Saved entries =
* * *
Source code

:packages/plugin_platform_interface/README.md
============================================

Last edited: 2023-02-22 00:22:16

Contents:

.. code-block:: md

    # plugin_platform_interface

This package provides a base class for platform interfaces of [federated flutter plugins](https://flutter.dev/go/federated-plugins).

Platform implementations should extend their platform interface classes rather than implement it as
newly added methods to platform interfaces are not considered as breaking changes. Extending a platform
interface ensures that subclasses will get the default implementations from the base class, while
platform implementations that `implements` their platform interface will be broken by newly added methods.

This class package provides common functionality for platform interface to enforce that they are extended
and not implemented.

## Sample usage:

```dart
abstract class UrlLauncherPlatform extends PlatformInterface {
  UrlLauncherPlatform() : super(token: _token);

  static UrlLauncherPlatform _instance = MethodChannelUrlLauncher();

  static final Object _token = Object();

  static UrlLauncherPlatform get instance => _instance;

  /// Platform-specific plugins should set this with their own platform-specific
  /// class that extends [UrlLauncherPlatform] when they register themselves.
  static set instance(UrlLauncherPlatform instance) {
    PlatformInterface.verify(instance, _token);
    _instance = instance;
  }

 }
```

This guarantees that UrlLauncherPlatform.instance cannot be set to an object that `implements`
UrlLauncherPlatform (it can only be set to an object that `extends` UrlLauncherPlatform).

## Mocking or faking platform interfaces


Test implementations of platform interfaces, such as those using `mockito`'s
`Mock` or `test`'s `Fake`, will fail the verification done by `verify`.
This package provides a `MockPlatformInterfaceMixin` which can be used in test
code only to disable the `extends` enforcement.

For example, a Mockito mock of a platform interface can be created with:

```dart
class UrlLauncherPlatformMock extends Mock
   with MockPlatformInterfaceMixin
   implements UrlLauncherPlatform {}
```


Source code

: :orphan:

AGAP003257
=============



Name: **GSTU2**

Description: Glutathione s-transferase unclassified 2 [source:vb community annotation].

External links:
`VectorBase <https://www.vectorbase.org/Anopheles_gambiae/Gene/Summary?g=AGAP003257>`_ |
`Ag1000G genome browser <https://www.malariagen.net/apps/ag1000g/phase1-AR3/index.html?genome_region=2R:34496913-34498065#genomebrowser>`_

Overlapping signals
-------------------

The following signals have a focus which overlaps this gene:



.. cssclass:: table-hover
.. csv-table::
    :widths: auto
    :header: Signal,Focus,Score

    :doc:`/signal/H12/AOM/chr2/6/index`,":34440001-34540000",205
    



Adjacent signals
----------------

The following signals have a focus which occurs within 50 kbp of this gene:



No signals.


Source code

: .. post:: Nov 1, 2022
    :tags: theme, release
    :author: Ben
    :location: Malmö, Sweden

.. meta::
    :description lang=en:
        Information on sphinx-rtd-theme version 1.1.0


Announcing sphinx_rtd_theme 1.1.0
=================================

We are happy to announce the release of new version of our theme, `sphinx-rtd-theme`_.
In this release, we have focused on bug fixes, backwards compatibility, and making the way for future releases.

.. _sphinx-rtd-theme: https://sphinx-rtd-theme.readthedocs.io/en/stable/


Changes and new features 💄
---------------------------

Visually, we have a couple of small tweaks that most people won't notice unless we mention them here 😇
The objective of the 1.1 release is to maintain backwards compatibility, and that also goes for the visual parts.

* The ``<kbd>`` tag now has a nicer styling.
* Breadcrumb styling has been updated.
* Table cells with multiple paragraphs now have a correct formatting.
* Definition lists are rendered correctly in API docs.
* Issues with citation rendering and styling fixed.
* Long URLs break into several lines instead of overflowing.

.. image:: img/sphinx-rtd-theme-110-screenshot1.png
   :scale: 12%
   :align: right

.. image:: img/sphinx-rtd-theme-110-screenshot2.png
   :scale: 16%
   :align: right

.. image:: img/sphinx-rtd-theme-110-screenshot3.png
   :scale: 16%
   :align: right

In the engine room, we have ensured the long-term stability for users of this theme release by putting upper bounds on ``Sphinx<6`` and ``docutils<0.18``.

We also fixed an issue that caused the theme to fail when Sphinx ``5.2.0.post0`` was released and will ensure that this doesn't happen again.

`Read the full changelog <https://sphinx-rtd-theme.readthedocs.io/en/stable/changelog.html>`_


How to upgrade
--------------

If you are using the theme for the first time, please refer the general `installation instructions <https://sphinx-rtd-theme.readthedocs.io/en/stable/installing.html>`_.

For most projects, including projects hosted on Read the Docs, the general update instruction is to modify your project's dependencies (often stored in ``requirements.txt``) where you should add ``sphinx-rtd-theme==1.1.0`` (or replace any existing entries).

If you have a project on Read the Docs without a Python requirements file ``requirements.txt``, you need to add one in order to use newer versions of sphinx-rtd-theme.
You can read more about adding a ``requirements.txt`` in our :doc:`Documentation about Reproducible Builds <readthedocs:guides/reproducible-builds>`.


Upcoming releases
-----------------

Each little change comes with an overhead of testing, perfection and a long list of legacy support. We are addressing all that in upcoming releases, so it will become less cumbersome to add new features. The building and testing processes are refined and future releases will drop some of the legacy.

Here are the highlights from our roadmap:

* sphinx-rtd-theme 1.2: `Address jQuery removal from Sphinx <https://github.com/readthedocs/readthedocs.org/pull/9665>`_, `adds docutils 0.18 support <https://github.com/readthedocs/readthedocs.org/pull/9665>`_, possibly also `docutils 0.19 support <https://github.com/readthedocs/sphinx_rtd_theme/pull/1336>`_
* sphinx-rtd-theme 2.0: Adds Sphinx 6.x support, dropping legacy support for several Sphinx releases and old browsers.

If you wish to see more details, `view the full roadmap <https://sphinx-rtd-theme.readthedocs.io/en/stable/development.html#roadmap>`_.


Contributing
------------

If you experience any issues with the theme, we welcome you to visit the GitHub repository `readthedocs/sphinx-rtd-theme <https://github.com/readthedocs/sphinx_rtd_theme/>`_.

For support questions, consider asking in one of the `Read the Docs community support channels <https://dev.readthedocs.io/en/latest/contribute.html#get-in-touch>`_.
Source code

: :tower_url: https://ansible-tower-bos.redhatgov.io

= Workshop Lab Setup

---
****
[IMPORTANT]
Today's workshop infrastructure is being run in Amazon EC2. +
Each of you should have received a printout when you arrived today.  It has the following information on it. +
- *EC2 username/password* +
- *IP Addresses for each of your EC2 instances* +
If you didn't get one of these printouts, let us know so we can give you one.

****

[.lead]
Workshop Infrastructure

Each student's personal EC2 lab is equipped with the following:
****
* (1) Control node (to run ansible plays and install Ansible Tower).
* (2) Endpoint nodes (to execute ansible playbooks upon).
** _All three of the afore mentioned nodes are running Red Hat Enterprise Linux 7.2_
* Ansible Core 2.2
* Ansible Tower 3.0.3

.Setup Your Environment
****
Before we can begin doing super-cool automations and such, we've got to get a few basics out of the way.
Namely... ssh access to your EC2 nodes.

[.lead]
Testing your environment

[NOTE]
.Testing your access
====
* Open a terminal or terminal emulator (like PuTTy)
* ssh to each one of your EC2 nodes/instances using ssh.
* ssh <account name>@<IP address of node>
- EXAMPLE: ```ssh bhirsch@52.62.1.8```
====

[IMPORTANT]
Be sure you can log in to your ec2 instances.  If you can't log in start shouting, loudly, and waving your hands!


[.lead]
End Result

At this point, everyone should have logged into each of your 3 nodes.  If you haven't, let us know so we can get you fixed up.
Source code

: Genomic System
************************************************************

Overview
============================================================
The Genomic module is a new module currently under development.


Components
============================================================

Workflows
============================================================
* * *
Exercise prompt =
Quote the data above verbatim from its first line to the line that includes "This package provides a base", with both boundary lines retained.

Answer area =
Source code

:packages/plugin_platform_interface/README.md
============================================

Last edited: 2023-02-22 00:22:16

Contents:

.. code-block:: md

    # plugin_platform_interface

This package provides a base class for platform interfaces of [federated flutter plugins](https://flutter.dev/go/federated-plugins).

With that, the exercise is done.